Make an exact copy of every record that follows.

#### Source data:
★ ★ ★ ★ ★ ★ ★

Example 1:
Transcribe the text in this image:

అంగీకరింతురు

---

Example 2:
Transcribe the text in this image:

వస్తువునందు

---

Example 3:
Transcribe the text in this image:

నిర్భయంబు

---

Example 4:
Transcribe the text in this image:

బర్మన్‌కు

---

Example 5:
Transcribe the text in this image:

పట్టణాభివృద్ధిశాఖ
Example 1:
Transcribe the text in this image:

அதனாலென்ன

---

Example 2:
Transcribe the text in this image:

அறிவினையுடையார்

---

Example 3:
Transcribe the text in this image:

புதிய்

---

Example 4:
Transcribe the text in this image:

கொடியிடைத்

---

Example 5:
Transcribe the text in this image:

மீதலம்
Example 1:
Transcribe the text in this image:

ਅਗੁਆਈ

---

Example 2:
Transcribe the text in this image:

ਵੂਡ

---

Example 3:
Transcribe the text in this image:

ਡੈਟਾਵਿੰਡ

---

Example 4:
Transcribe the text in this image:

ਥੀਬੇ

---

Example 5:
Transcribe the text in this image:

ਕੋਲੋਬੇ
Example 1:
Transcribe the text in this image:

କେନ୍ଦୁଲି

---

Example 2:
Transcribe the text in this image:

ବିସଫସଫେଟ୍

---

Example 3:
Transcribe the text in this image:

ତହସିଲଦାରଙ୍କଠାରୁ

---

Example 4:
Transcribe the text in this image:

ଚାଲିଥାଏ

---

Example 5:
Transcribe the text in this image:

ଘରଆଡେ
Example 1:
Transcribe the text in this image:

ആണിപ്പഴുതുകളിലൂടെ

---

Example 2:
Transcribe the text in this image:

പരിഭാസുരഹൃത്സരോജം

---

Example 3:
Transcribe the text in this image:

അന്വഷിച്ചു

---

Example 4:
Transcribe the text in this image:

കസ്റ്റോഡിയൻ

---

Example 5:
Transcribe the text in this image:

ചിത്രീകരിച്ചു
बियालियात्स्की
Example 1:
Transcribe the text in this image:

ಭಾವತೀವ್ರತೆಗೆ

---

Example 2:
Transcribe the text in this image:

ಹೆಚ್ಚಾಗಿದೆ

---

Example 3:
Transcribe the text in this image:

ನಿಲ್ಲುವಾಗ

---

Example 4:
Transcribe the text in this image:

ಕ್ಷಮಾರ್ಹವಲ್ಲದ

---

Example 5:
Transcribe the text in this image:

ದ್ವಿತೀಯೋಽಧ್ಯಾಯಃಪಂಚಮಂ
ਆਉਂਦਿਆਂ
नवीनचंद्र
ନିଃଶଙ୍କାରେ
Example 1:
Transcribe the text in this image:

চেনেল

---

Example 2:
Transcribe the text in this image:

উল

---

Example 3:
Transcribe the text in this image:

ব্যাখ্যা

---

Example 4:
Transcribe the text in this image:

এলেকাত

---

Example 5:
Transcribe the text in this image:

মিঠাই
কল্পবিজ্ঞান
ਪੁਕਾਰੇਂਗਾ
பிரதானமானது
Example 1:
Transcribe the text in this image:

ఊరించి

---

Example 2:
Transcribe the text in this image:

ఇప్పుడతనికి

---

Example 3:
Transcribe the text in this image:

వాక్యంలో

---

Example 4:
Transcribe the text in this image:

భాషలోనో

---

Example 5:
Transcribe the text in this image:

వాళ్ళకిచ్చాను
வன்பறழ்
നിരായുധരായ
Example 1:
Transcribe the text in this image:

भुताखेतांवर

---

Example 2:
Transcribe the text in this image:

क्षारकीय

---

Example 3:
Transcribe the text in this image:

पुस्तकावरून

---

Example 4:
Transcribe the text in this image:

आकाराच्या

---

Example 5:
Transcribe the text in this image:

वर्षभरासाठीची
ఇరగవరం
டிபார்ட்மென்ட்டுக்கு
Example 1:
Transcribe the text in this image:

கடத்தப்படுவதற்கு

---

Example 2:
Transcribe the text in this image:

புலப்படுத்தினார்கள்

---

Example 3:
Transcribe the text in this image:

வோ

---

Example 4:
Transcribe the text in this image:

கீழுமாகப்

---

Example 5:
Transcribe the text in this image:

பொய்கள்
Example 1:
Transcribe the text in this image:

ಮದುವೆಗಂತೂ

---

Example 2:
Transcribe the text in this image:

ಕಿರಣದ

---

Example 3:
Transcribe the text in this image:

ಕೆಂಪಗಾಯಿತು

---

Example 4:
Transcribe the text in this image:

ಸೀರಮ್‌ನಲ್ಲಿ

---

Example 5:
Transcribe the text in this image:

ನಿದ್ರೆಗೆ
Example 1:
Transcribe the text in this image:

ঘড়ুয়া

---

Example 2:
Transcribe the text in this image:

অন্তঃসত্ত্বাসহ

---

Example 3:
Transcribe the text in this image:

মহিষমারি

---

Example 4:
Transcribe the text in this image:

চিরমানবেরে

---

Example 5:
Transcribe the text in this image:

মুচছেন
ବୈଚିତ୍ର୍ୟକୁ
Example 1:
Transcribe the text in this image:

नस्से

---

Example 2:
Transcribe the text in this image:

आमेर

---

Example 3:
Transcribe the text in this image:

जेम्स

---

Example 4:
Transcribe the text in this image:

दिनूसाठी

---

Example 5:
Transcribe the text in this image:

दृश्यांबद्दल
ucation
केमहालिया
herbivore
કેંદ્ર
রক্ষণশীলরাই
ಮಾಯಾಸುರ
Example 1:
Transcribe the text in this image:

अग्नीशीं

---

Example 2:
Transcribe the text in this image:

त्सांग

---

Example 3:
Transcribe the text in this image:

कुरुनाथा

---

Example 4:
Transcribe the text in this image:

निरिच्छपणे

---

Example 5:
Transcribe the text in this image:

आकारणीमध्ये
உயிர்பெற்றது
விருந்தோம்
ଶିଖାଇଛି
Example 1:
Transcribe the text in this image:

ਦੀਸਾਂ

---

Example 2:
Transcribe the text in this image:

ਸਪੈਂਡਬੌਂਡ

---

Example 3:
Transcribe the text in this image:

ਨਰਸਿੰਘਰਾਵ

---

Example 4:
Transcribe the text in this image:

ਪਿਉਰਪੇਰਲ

★ ★ ★ ★ ★ ★ ★

#### Task output:
Example 1:
Transcribe the text in this image:

అంగీకరింతురు

---

Example 2:
Transcribe the text in this image:

వస్తువునందు

---

Example 3:
Transcribe the text in this image:

నిర్భయంబు

---

Example 4:
Transcribe the text in this image:

బర్మన్‌కు

---

Example 5:
Transcribe the text in this image:

పట్టణాభివృద్ధిశాఖ
Example 1:
Transcribe the text in this image:

அதனாலென்ன

---

Example 2:
Transcribe the text in this image:

அறிவினையுடையார்

---

Example 3:
Transcribe the text in this image:

புதிய்

---

Example 4:
Transcribe the text in this image:

கொடியிடைத்

---

Example 5:
Transcribe the text in this image:

மீதலம்
Example 1:
Transcribe the text in this image:

ਅਗੁਆਈ

---

Example 2:
Transcribe the text in this image:

ਵੂਡ

---

Example 3:
Transcribe the text in this image:

ਡੈਟਾਵਿੰਡ

---

Example 4:
Transcribe the text in this image:

ਥੀਬੇ

---

Example 5:
Transcribe the text in this image:

ਕੋਲੋਬੇ
Example 1:
Transcribe the text in this image:

କେନ୍ଦୁଲି

---

Example 2:
Transcribe the text in this image:

ବିସଫସଫେଟ୍

---

Example 3:
Transcribe the text in this image:

ତହସିଲଦାରଙ୍କଠାରୁ

---

Example 4:
Transcribe the text in this image:

ଚାଲିଥାଏ

---

Example 5:
Transcribe the text in this image:

ଘରଆଡେ
Example 1:
Transcribe the text in this image:

ആണിപ്പഴുതുകളിലൂടെ

---

Example 2:
Transcribe the text in this image:

പരിഭാസുരഹൃത്സരോജം

---

Example 3:
Transcribe the text in this image:

അന്വഷിച്ചു

---

Example 4:
Transcribe the text in this image:

കസ്റ്റോഡിയൻ

---

Example 5:
Transcribe the text in this image:

ചിത്രീകരിച്ചു
बियालियात्स्की
Example 1:
Transcribe the text in this image:

ಭಾವತೀವ್ರತೆಗೆ

---

Example 2:
Transcribe the text in this image:

ಹೆಚ್ಚಾಗಿದೆ

---

Example 3:
Transcribe the text in this image:

ನಿಲ್ಲುವಾಗ

---

Example 4:
Transcribe the text in this image:

ಕ್ಷಮಾರ್ಹವಲ್ಲದ

---

Example 5:
Transcribe the text in this image:

ದ್ವಿತೀಯೋಽಧ್ಯಾಯಃಪಂಚಮಂ
ਆਉਂਦਿਆਂ
नवीनचंद्र
ନିଃଶଙ୍କାରେ
Example 1:
Transcribe the text in this image:

চেনেল

---

Example 2:
Transcribe the text in this image:

উল

---

Example 3:
Transcribe the text in this image:

ব্যাখ্যা

---

Example 4:
Transcribe the text in this image:

এলেকাত

---

Example 5:
Transcribe the text in this image:

মিঠাই
কল্পবিজ্ঞান
ਪੁਕਾਰੇਂਗਾ
பிரதானமானது
Example 1:
Transcribe the text in this image:

ఊరించి

---

Example 2:
Transcribe the text in this image:

ఇప్పుడతనికి

---

Example 3:
Transcribe the text in this image:

వాక్యంలో

---

Example 4:
Transcribe the text in this image:

భాషలోనో

---

Example 5:
Transcribe the text in this image:

వాళ్ళకిచ్చాను
வன்பறழ்
നിരായുധരായ
Example 1:
Transcribe the text in this image:

भुताखेतांवर

---

Example 2:
Transcribe the text in this image:

क्षारकीय

---

Example 3:
Transcribe the text in this image:

पुस्तकावरून

---

Example 4:
Transcribe the text in this image:

आकाराच्या

---

Example 5:
Transcribe the text in this image:

वर्षभरासाठीची
ఇరగవరం
டிபார்ட்மென்ட்டுக்கு
Example 1:
Transcribe the text in this image:

கடத்தப்படுவதற்கு

---

Example 2:
Transcribe the text in this image:

புலப்படுத்தினார்கள்

---

Example 3:
Transcribe the text in this image:

வோ

---

Example 4:
Transcribe the text in this image:

கீழுமாகப்

---

Example 5:
Transcribe the text in this image:

பொய்கள்
Example 1:
Transcribe the text in this image:

ಮದುವೆಗಂತೂ

---

Example 2:
Transcribe the text in this image:

ಕಿರಣದ

---

Example 3:
Transcribe the text in this image:

ಕೆಂಪಗಾಯಿತು

---

Example 4:
Transcribe the text in this image:

ಸೀರಮ್‌ನಲ್ಲಿ

---

Example 5:
Transcribe the text in this image:

ನಿದ್ರೆಗೆ
Example 1:
Transcribe the text in this image:

ঘড়ুয়া

---

Example 2:
Transcribe the text in this image:

অন্তঃসত্ত্বাসহ

---

Example 3:
Transcribe the text in this image:

মহিষমারি

---

Example 4:
Transcribe the text in this image:

চিরমানবেরে

---

Example 5:
Transcribe the text in this image:

মুচছেন
ବୈଚିତ୍ର୍ୟକୁ
Example 1:
Transcribe the text in this image:

नस्से

---

Example 2:
Transcribe the text in this image:

आमेर

---

Example 3:
Transcribe the text in this image:

जेम्स

---

Example 4:
Transcribe the text in this image:

दिनूसाठी

---

Example 5:
Transcribe the text in this image:

दृश्यांबद्दल
ucation
केमहालिया
herbivore
કેંદ્ર
রক্ষণশীলরাই
ಮಾಯಾಸುರ
Example 1:
Transcribe the text in this image:

अग्नीशीं

---

Example 2:
Transcribe the text in this image:

त्सांग

---

Example 3:
Transcribe the text in this image:

कुरुनाथा

---

Example 4:
Transcribe the text in this image:

निरिच्छपणे

---

Example 5:
Transcribe the text in this image:

आकारणीमध्ये
உயிர்பெற்றது
விருந்தோம்
ଶିଖାଇଛି
Example 1:
Transcribe the text in this image:

ਦੀਸਾਂ

---

Example 2:
Transcribe the text in this image:

ਸਪੈਂਡਬੌਂਡ

---

Example 3:
Transcribe the text in this image:

ਨਰਸਿੰਘਰਾਵ

---

Example 4:
Transcribe the text in this image:

ਪਿਉਰਪੇਰਲ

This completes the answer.